(TEXT PROVIDED)

Lazarus

Programming => General => Topic started by: totya on July 15, 2019, 09:18:19 pm

Title: Raw Data from TDOMNode
Post by: totya on July 15, 2019, 09:18:19 pm
Hi, I use laz2_dom and laz2_xmlread, so can I read the "raw" mean:untouched value of a node?

For example an xml value (element) this:
Quote
<B>TODO: </B>

When I read it (node.TextContent) I got
Quote
TODO


Thanks!
Title: Re: Raw Data from TDOMNode
Post by: wp on July 17, 2019, 11:28:45 am
You must recursively iterate through the child nodes of <ss:Data> along with their attributes and reconstruct the original string.

The following code can be used in the demo of https://forum.lazarus.freepascal.org/index.php/topic,46069.msg327080.html#msg327080.
Code: Pascal  [Select]
  1. procedure RebuildChildNodes(ANode: TDOMNode; var AText: String);
  2. var
  3.   nodeName: String;
  4.   s: String;
  5.   i: Integer;
  6. begin
  7.   if ANode = nil then
  8.     exit;
  9.   while ANode <> nil do begin
  10.     nodeName := ANode.NodeName;
  11.     if nodeName = '#text' then
  12.       AText := AText + ANode.NodeValue
  13.     else begin
  14.       s := '';
  15.       for i := 0 to ANode.Attributes.Length-1 do
  16.         s := Format('%s %s="%s"', [s, ANode.Attributes.Item[i].NodeName, ANode.Attributes.Item[i].NodeValue]);
  17.       AText := Format('%s<%s%s>', [AText, nodeName, s]);
  18.       s := '';
  19.       RebuildChildNodes(ANode.FirstChild, s);
  20.       if s <> '' then
  21.         AText := Format('%s%s</%s>', [AText, s, nodeName]);
  22.     end;
  23.     ANode := ANode.NextSibling;
  24.   end;
  25. end;
  26.

(End TEXT PROVIDED)
(RECORDED INFORMATION)

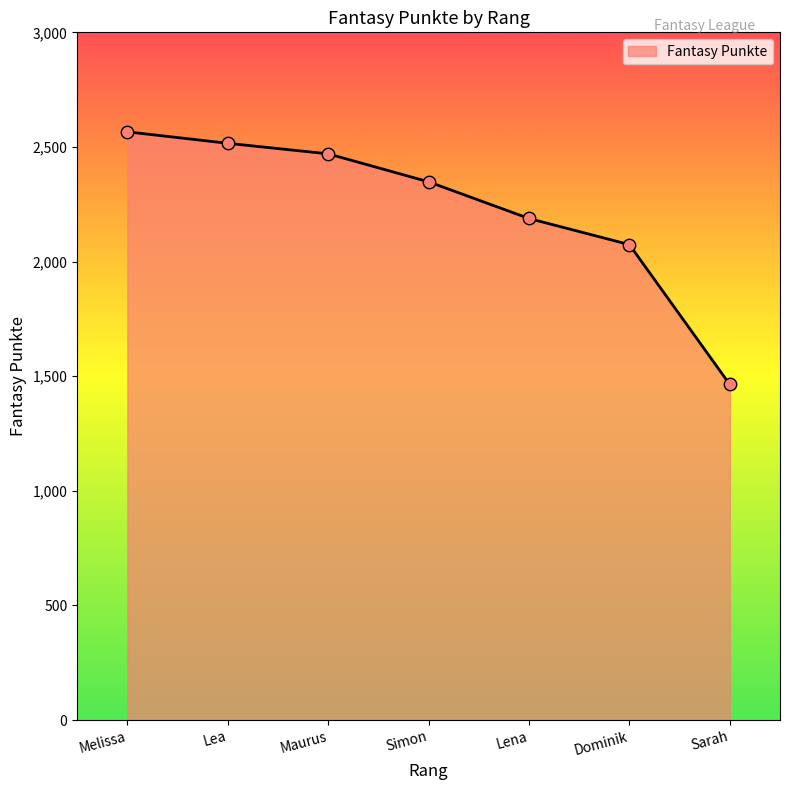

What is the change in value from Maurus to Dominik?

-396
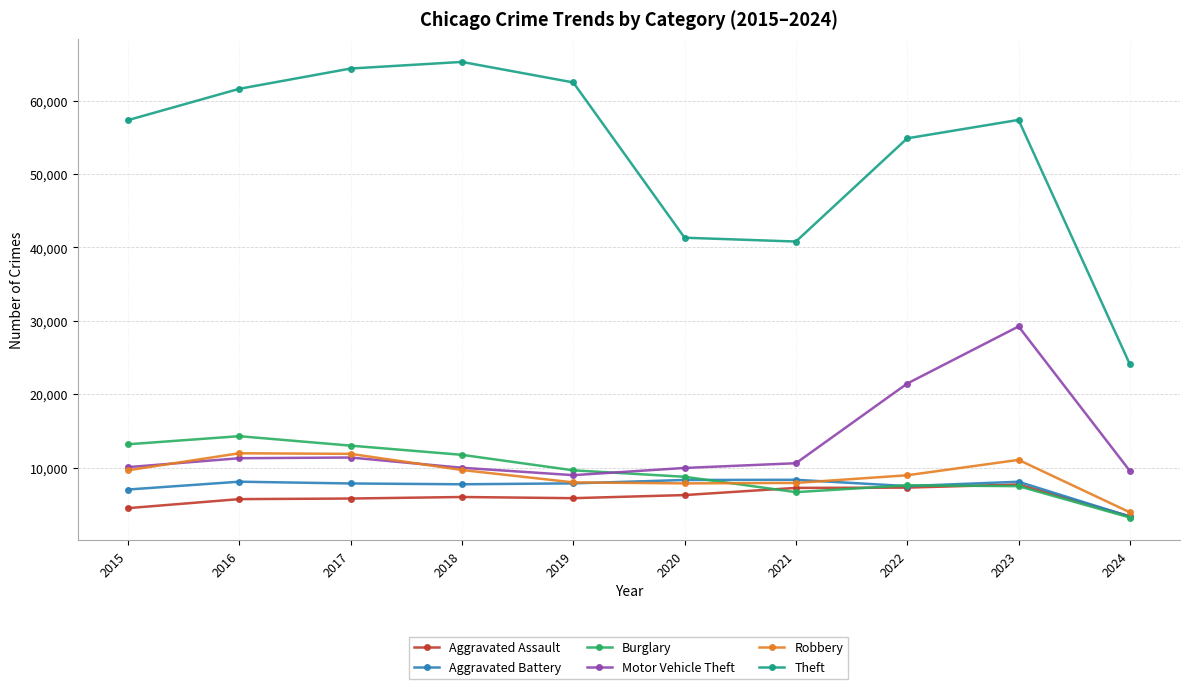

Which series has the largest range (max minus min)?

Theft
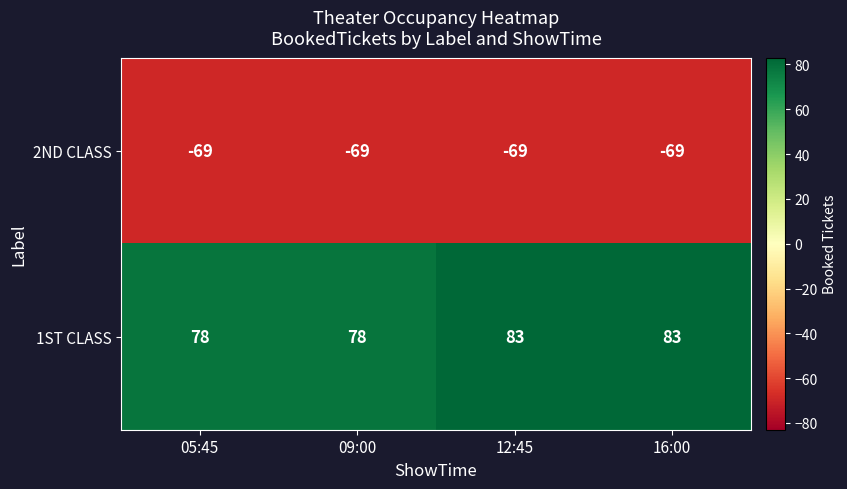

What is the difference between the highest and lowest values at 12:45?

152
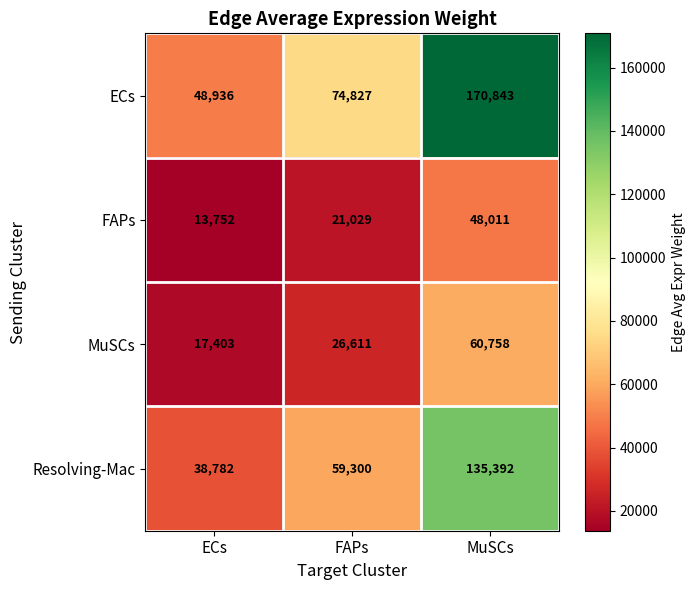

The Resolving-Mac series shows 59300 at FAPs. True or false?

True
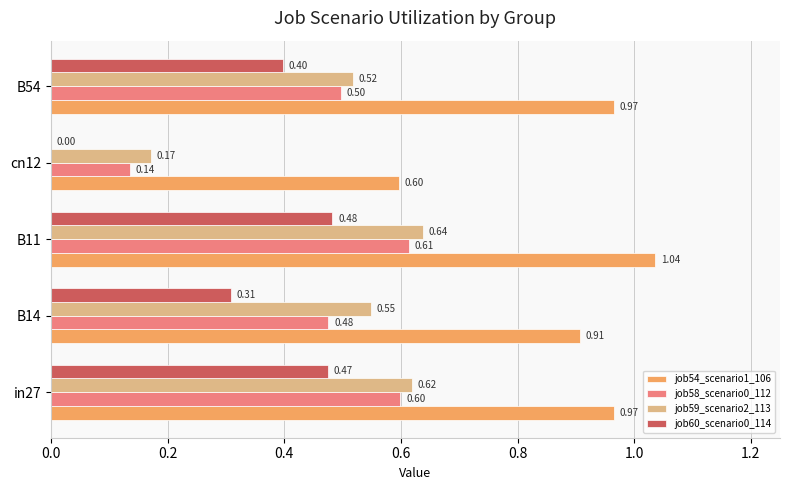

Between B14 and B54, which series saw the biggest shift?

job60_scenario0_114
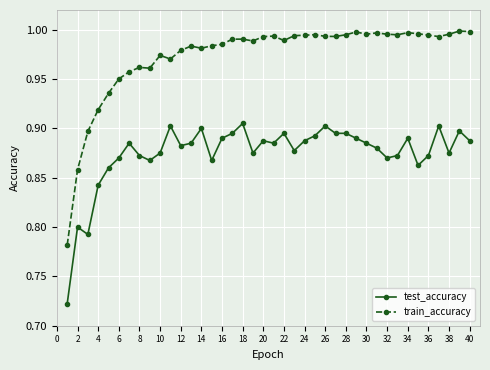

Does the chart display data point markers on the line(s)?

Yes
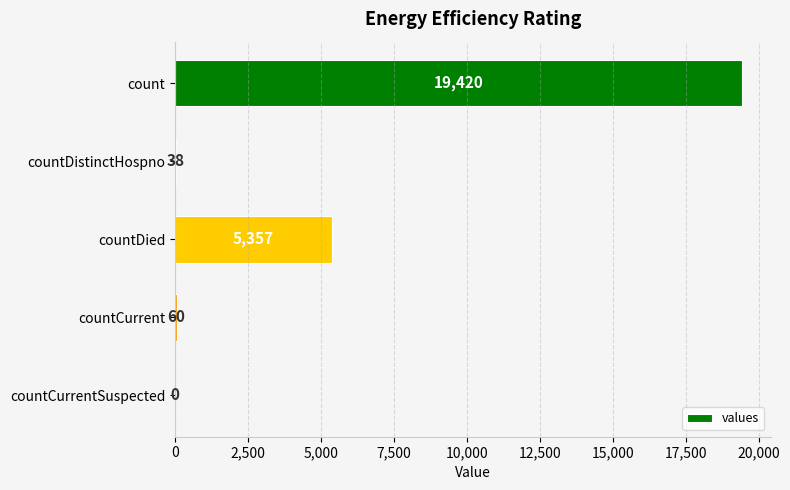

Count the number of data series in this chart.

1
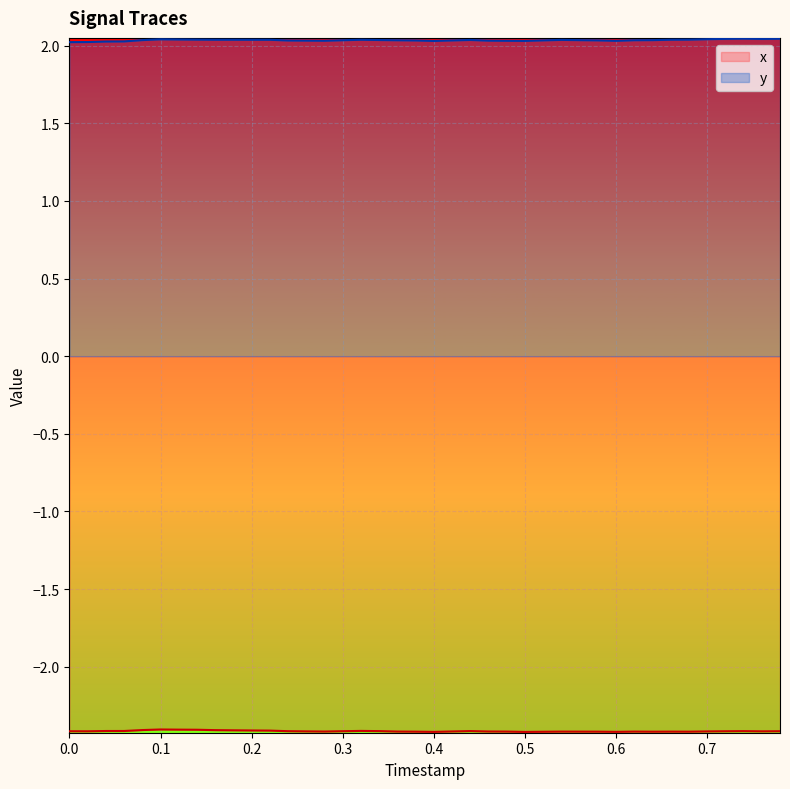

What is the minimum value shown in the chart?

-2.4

(End RECORDED INFORMATION)

__THE PROBLEM__.
Please answer from the forum thread: what units does totya say are being used?

__WRITTEN ANSWER__.
laz2_dom and laz2_xmlread.